While phasing out kerosene and opting for clean energy subsidies are part of India’s net zero commitment, a large percentage of Kerala fishers still use the fuel to power their crafts.
“We are going through the annual lean season and the authorities are not keen on resuming the kerosene supply. We buy kerosene from private parties who source it mainly from Tamil Nadu and its use is affecting the performance of our outboard engines. Though the authorities say there is shortage due to the cut in allocations from Central pool, it’s always available on black market,” says Cleetus, a fisher. While the State is promoting sustainable options including the switch to liquefied petroleum gas to reduce the carbon footprint, many fishers are sceptical about it.
“We had tried LPG around 10 years back and it was not a success. They have restarted the engine conversion programme with subsidy, but it’s not practical considering our fleet size. Since LPG prices are also on the rise and what we need is fuel subsidy for all boats,” says Jackson Pollayil, president, Kerala Swatantra Matsyathozhilali Federation. He adds that despite a budget allocation for subsidised fuel in previous years, nobody received anything from the ₹60 crore earmarked for the purpose.
“There was a time when we used to get around 600 litres for an outboard 9.9 HP engine and then kerosene was widely used for cooking. But now it’s use as a cooking fuel has come down, but we get a small percentage compared to our requirement,” he says. Traditional fishers also point out that the scarcity of kerosene is only limited to Kerala as the neighbouring Tamil Nadu has been providing the fuel at subsidised rates.

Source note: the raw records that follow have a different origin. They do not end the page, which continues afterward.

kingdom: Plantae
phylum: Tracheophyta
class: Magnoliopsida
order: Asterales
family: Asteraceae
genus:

“All permit holders in Tamil Nadu get 500 litres of kerosene every month for ₹50 per litre. We buy it for ₹102 from Matsyafed bunks which is hardly cheaper compared to the open market price of ₹105. In Kerala we have nearly 12,000 boats that use it. They are charging a huge amount for issuing permits, but they are not even providing sufficient amount of fuel. A considerable percentage of the traditional fishers are not venturing into the sea these days due to this,” says Matsyathozhilali Congress leader Biju Lukose.